### STATED TASK
Render the section of the entries below that starts with the line containing "scientific name: Acrocoelites levidensis" and ends with the line containing "common name: Musk thistle", both included, as a Markdown table with the columns Row and Entry line. Number each row and leave out blank lines.

══ EXERCISE MATERIALS ══

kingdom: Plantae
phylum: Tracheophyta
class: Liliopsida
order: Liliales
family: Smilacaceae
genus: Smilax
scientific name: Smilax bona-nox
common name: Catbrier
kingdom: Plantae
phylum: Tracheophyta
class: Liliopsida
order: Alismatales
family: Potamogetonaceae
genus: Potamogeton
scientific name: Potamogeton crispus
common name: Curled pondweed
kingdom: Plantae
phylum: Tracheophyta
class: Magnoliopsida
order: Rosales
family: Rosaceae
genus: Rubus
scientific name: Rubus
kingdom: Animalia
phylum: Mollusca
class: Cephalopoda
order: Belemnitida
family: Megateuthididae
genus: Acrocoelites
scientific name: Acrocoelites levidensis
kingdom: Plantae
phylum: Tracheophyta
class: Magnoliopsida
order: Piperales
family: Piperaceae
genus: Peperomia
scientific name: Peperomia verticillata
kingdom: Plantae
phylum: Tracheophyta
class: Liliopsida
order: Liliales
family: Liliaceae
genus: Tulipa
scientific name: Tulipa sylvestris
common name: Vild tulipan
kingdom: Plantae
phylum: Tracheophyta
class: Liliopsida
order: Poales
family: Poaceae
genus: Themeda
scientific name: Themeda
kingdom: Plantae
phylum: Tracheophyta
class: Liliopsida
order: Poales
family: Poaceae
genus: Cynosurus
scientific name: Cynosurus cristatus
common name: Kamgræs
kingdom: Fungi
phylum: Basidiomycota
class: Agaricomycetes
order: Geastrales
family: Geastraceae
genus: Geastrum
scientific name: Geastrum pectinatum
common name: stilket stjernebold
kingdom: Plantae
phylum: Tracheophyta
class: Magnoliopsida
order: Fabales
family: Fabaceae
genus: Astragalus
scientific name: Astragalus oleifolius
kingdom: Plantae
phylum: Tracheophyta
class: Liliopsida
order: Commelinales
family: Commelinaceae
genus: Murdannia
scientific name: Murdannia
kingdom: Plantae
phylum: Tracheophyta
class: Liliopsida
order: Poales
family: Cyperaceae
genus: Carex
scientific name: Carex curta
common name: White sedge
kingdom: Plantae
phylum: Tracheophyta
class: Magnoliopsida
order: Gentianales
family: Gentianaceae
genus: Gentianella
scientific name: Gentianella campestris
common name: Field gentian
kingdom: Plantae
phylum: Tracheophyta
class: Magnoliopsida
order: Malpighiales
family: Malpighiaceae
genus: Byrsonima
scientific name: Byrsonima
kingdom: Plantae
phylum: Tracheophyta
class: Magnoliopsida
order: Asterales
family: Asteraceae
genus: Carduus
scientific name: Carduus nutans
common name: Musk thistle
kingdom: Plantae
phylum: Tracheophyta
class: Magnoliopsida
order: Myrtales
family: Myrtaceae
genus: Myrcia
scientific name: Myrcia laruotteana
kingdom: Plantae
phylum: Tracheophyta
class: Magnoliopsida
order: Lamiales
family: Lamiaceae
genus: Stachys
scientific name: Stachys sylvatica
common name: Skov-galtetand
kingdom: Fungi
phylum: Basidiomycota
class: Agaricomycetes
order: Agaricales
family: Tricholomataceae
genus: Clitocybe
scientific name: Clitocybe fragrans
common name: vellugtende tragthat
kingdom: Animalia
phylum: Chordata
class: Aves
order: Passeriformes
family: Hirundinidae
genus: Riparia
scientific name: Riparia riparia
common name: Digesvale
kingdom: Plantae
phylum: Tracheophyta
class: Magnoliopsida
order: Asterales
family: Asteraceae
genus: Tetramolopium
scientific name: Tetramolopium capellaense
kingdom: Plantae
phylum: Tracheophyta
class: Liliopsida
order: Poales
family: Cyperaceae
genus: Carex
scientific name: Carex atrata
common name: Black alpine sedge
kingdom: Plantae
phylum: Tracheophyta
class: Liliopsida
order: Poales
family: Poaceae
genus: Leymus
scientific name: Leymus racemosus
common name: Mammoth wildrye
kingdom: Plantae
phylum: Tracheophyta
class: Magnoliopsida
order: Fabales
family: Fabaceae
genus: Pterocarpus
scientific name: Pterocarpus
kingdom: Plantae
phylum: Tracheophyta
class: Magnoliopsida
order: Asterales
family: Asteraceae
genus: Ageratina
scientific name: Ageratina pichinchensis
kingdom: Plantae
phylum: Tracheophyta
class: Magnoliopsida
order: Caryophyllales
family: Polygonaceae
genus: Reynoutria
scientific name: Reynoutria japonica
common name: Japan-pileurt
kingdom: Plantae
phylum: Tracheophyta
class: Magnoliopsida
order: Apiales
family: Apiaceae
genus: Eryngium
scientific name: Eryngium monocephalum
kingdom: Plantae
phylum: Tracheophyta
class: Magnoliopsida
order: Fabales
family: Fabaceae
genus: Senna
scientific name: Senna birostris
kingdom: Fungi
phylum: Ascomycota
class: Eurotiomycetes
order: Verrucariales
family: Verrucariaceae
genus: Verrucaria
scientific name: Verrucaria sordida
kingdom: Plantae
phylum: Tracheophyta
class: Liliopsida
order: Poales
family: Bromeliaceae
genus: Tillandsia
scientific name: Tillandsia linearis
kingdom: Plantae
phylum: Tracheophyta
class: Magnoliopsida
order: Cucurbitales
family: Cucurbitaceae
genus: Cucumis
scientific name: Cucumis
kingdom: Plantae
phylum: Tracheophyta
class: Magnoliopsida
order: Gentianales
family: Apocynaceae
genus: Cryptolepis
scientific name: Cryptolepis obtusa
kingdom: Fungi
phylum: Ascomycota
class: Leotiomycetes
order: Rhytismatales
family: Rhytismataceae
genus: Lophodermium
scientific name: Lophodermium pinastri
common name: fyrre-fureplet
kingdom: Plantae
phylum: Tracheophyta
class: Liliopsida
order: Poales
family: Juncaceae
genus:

═══

### REPLY
| Row | Entry line |
|---|---|
| 1 | scientific name: Acrocoelites levidensis |
| 2 | kingdom: Plantae |
| 3 | phylum: Tracheophyta |
| 4 | class: Magnoliopsida |
| 5 | order: Piperales |
| 6 | family: Piperaceae |
| 7 | genus: Peperomia |
| 8 | scientific name: Peperomia verticillata |
| 9 | kingdom: Plantae |
| 10 | phylum: Tracheophyta |
| 11 | class: Liliopsida |
| 12 | order: Liliales |
| 13 | family: Liliaceae |
| 14 | genus: Tulipa |
| 15 | scientific name: Tulipa sylvestris |
| 16 | common name: Vild tulipan |
| 17 | kingdom: Plantae |
| 18 | phylum: Tracheophyta |
| 19 | class: Liliopsida |
| 20 | order: Poales |
| 21 | family: Poaceae |
| 22 | genus: Themeda |
| 23 | scientific name: Themeda |
| 24 | kingdom: Plantae |
| 25 | phylum: Tracheophyta |
| 26 | class: Liliopsida |
| 27 | order: Poales |
| 28 | family: Poaceae |
| 29 | genus: Cynosurus |
| 30 | scientific name: Cynosurus cristatus |
| 31 | common name: Kamgræs |
| 32 | kingdom: Fungi |
| 33 | phylum: Basidiomycota |
| 34 | class: Agaricomycetes |
| 35 | order: Geastrales |
| 36 | family: Geastraceae |
| 37 | genus: Geastrum |
| 38 | scientific name: Geastrum pectinatum |
| 39 | common name: stilket stjernebold |
| 40 | kingdom: Plantae |
| 41 | phylum: Tracheophyta |
| 42 | class: Magnoliopsida |
| 43 | order: Fabales |
| 44 | family: Fabaceae |
| 45 | genus: Astragalus |
| 46 | scientific name: Astragalus oleifolius |
| 47 | kingdom: Plantae |
| 48 | phylum: Tracheophyta |
| 49 | class: Liliopsida |
| 50 | order: Commelinales |
| 51 | family: Commelinaceae |
| 52 | genus: Murdannia |
| 53 | scientific name: Murdannia |
| 54 | kingdom: Plantae |
| 55 | phylum: Tracheophyta |
| 56 | class: Liliopsida |
| 57 | order: Poales |
| 58 | family: Cyperaceae |
| 59 | genus: Carex |
| 60 | scientific name: Carex curta |
| 61 | common name: White sedge |
| 62 | kingdom: Plantae |
| 63 | phylum: Tracheophyta |
| 64 | class: Magnoliopsida |
| 65 | order: Gentianales |
| 66 | family: Gentianaceae |
| 67 | genus: Gentianella |
| 68 | scientific name: Gentianella campestris |
| 69 | common name: Field gentian |
| 70 | kingdom: Plantae |
| 71 | phylum: Tracheophyta |
| 72 | class: Magnoliopsida |
| 73 | order: Malpighiales |
| 74 | family: Malpighiaceae |
| 75 | genus: Byrsonima |
| 76 | scientific name: Byrsonima |
| 77 | kingdom: Plantae |
| 78 | phylum: Tracheophyta |
| 79 | class: Magnoliopsida |
| 80 | order: Asterales |
| 81 | family: Asteraceae |
| 82 | genus: Carduus |
| 83 | scientific name: Carduus nutans |
| 84 | common name: Musk thistle |